だが、俺が退室のために席を立った瞬間、パチパチと小さな拍手が起きた。
1人、また1人と拍手に加わり、すぐに会場を飲み込むような割れんばかりの拍手へと化した。
◇
会場を後にして、送迎の車に乗り込もうとする。
たったそれだけの間でも、大勢の軍関係者からの敬礼を受け、握手を申し込まれることすらあった。
車の後ろ座席に乗り込み、ドアを閉めるとようやくと肩の荷がおりた。
「疲れた」
「でも、顔はにやけてるじゃない? 」
「……」
少佐が俺を顔覗き込むように、訪ねてきて思わず顔を背ける。
窓の向こうで、王都の街並みが流れていく。
ビルに付けられた巨大なTVのモニターには『電撃作戦成功』と言う見出しと共に、俺の姿が映し出されていた。
口座には約束された額がしっかり振り込まれていて、暫くの間は俺の名は英雄として知れ渡ることになった。
「かっこいいじゃない?」
「やめて下さい、軍部の広告だかなんだか知らないがやりすぎです」
「でも、落ち込んでいた軍の志願率は上がり、兵士たちの士気も上がっている。
君が世界を変えたのよ」
あまりの持ち上げぶりに、思わず乾いた笑みが出る。
もしかして、この女性は俺のことが好きすぎるんじゃないか?
それを見透かしたように、少佐はあの微笑みを見せる。
「そう考えているのは、私だけじゃないの」
彼女はやたら重厚な書面を手渡してきた。
それを流し読みし、一番最後の署名の所で俺は目を丸くした。
「これは王さ……国王陛下からの……? 」
「そう、今度こそ貴方に当てられた陛下からの勅命。
陛下はあなたの活躍に大変感銘を受けられた」
王は軍隊のやり方は非効率だと、以前から不満を持っていた。
いくら無能たちに強い武器を与えても、壊すばかりでは仕方がないと。
彼は俺の作戦成功を引き合いに、自分の構想を認めさせた。
選りすぐりの先鋭を引き抜き、彼らの最新鋭の武器を与える。
それだけに留まらない、その先鋭たちはある程度の規模の作戦を立案し、それを実行する権限を持つ。
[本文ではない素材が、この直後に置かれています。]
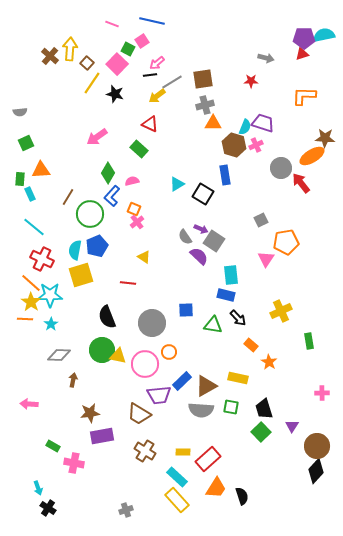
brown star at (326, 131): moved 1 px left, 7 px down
数百年も前、有力な騎士たちが戦争を打開していったのを再現しようと言うのだ。
「王国特殊任務集団、特務隊へようこそ。
貴方が受け入れてくれるからな話だけど」
……。
いや、俺はそこまではーー。
突然、頭痛を伴うような大きな耳鳴りが俺を襲った。
『夢なんて追うな!』
『ジョン、貴方は小市民として生きれば良いのよ』
『挑戦なんてするな!』
『なんで母さんの言うことがーー』
「クーパー? 」
気がつくと、少佐の顔が目の前にあった。
彼女は心配するように、栗色の瞳で俺を覗き込んでいる。
「いや、なんでもないんです。
……無論、全身全霊で受けさせていただきますよ」
「そう、よかった。
君はきっと、王国の歴史に名を残すような人物になる」
俺はその言葉に頷いた。
誰かの記憶にも、誰かの記憶にも残らない、何も成し遂げられない人生なんてごめんだ。
元はと言えば、その為に俺は戦闘機乗りになったのだから。